Tom Spurgeon's Web site of comics news, reviews, interviews and commentary

March 11, 2010

Analysts: February 2010 DM Estimates

The comics business news and analysis site offers their usual array of lists, estimates and analysis regarding the performance of comic books and graphic novels in the Direct Market of comic and hobby shops, this time for February 2010.

image* Overview
* Analysis
* Top 300 Comic Books
* Top 300 Graphic Novels

John Jackson Miller at The Comics Chronicles has begun his analysis of the month right here.

I picked the cover image above because that was the last comic book on the chart to sell over 50,000 copies: 26 copies pushed past that mark on these initial sales. I'm sort of interested in the 50,000 and 25,000 thresholds. My interest in that particular market isn't solely tied into the aggregate or into the fate individual comics. I'm also interest in how many comics, for instance, have traction with readers. Because the market can be manipulated to churn out high-end sellers and flooded to churn out a greater interest in low-end sellers. So it's my own personal measure of how many books make a middle-class living or above (50K) and how many books operate well above every cynical model of profitability I've ever heard expressed (25K).
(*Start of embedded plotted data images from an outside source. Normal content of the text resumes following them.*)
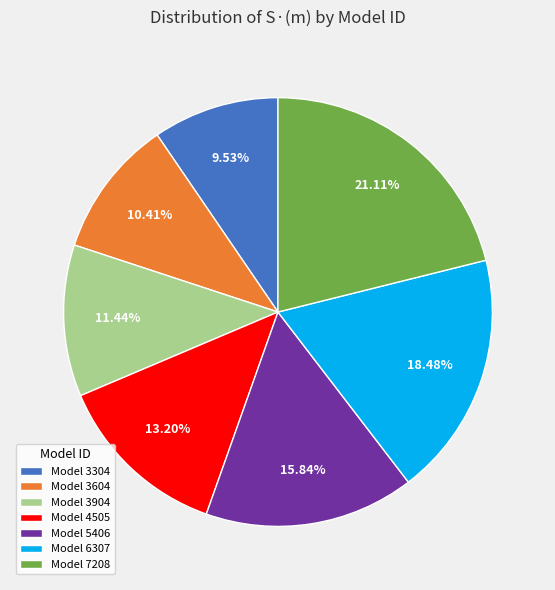

Does Model 3904 represent more than half of the total?

No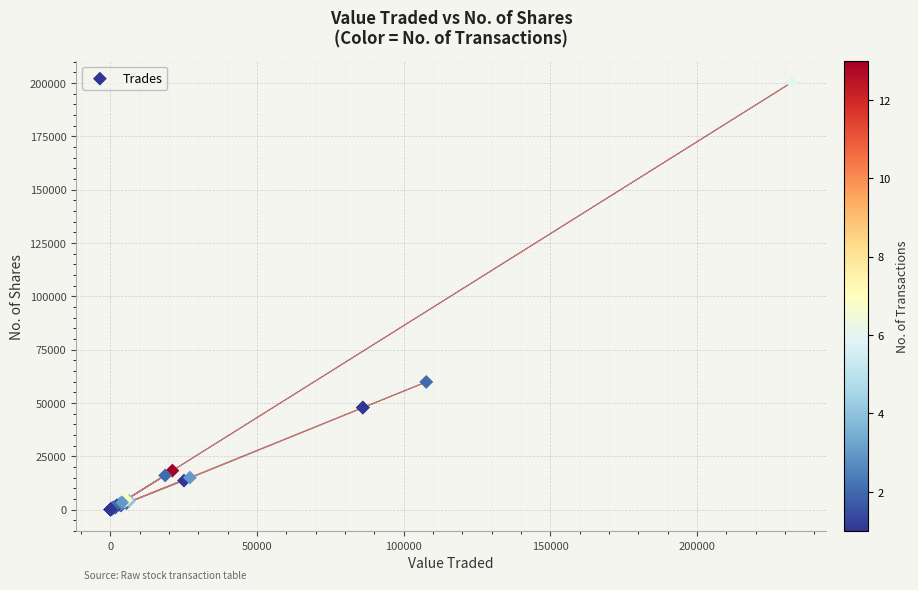

What Y value in the scatter plot is closest to 100196?

59845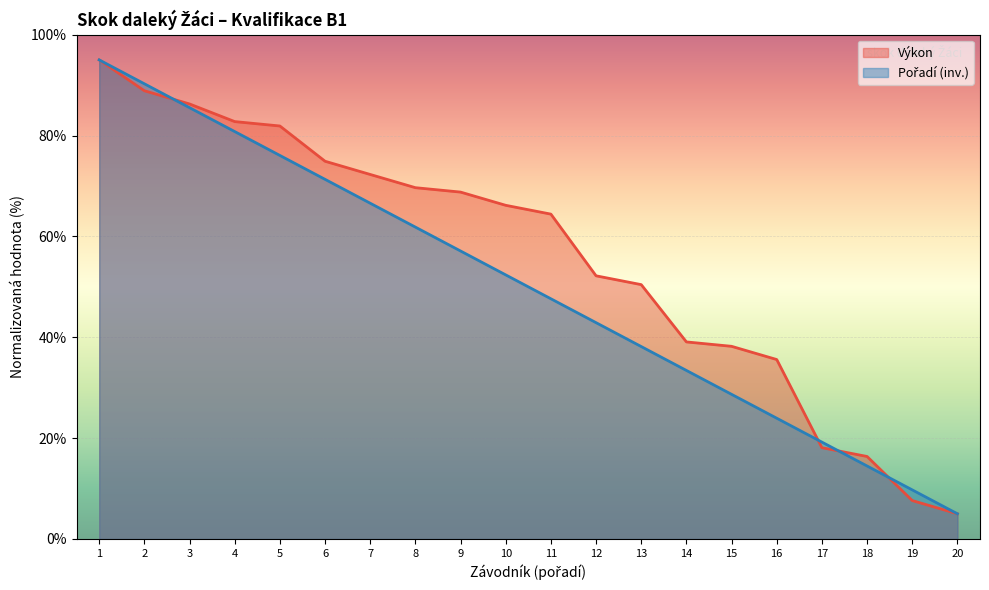

How many data points in Výkon are above 66?

10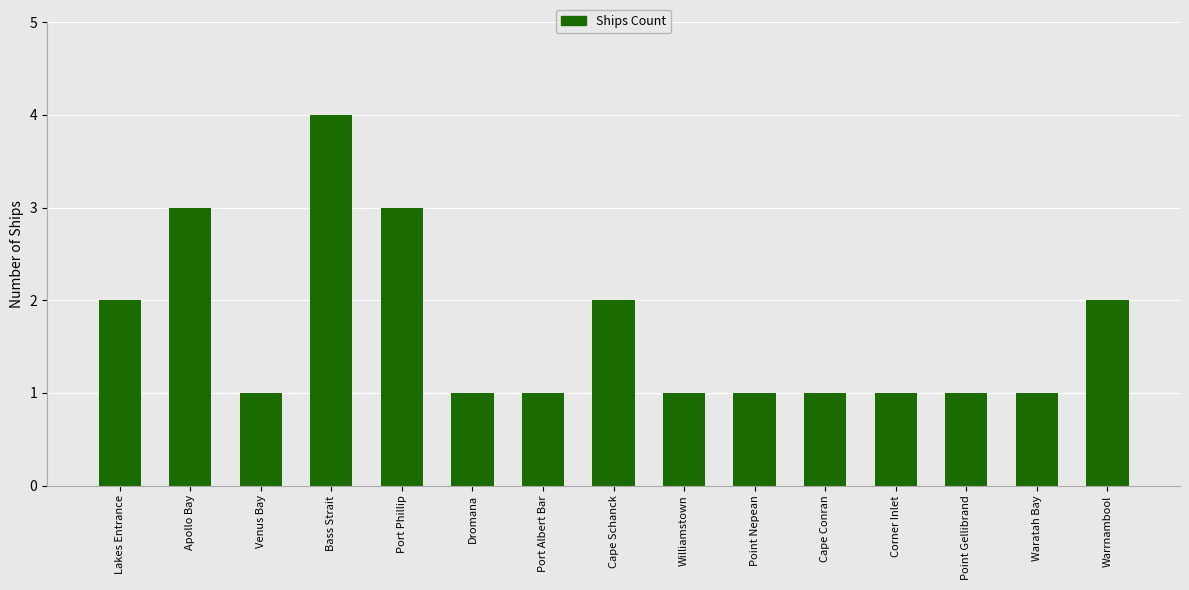

Reading left to right, what are all the values shown in this chart?

2	3	1	4	3	1	1	2	1	1	1	1	1	1	2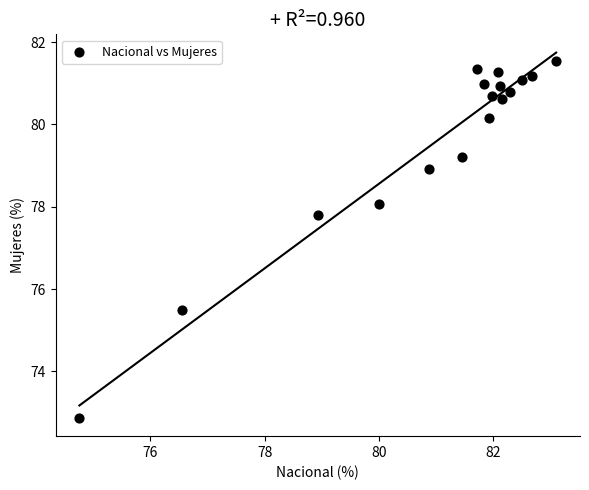

What is the range of X values (max minus min)?

8.3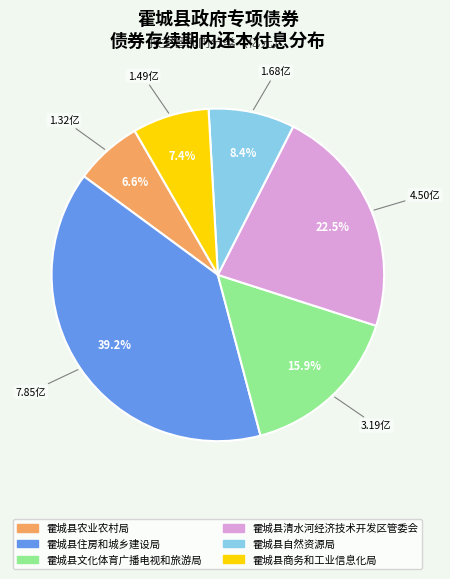

Which category has the smallest portion of the pie?

霍城县农业农村局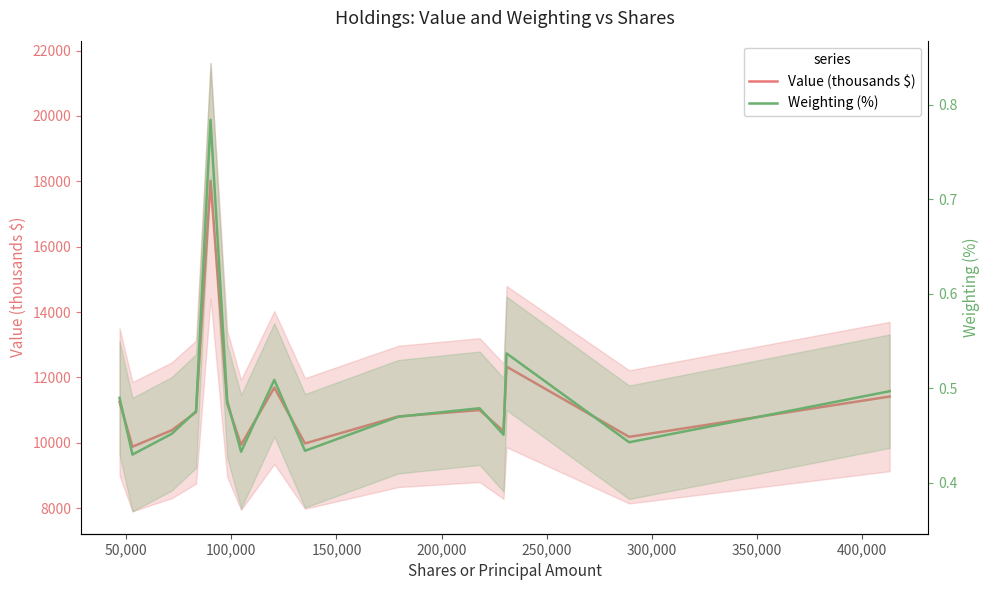

How many interior local valleys does the Weighting (%) series have?

5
So here are the number of old-fashioned comic books exceeding 50K and 25K over the last five years.

2010 -- 26, 72
2009 -- 22, 72
2008 -- 34, 81
2007 -- 37, 80
2006 -- 31, 83
2005 -- 27, 79
2004 -- 30, 78
2003 -- 19, 68
2002 -- 16, 64

Now, it's not like such made-up numbers mean anything. They're just for my own personal musing. There are all sorts of problems asserting specific numbers mean specifically what anyone says they mean on charts like these, because the number of qualifying factors is almost always immense, starting with the re-order For instance, you could look at the numbers now and suggest "Those event tie-ins probably make up more of the comics middle class than in the past." But the distinctions between something related to the mini-series with a colon-ed title and the ongoing titles linked to the current event are difficult to parse, and so on. It does look like there's a bit of a bow in that chart, though.

I don't have anything else -- Fables sure has become a solid performer in trade form for that market. led its analysis with the top of the chart stuff: Blackest Night still bringing in the orders late in its run, Siege not dropping off no matter what you may think of its original performance. I think the Siege numbers are interesting and no one should be mocked for noting that they're not as high as some people think -- some of the same people doing the mocking were quick to point out when DC's Final Crisis had a similar case of perceived under-performance back in 2008. I'll agree that some of the analysis of why seems weird to me. I know I've read some stuff that suggests the concept isn't very solid, and while few such series will match Civil War in terms of an easy-to-digest, little-kid-awesome concept, "super-villains invade Asgard" -- at least I think that's what Siege is about --- seems fine to me with 11-year-old me. (I just checked; he's eating a bowl of chicken nuggets and playing on the Atari 2600, but he's giving me a thumbs up.) There are some secondary analyses of content out that that seem to me a bit more convincing, for sure, about how fans may have perceived this series as a mega-cycle ending, and the structural issues raised also seem worth raising.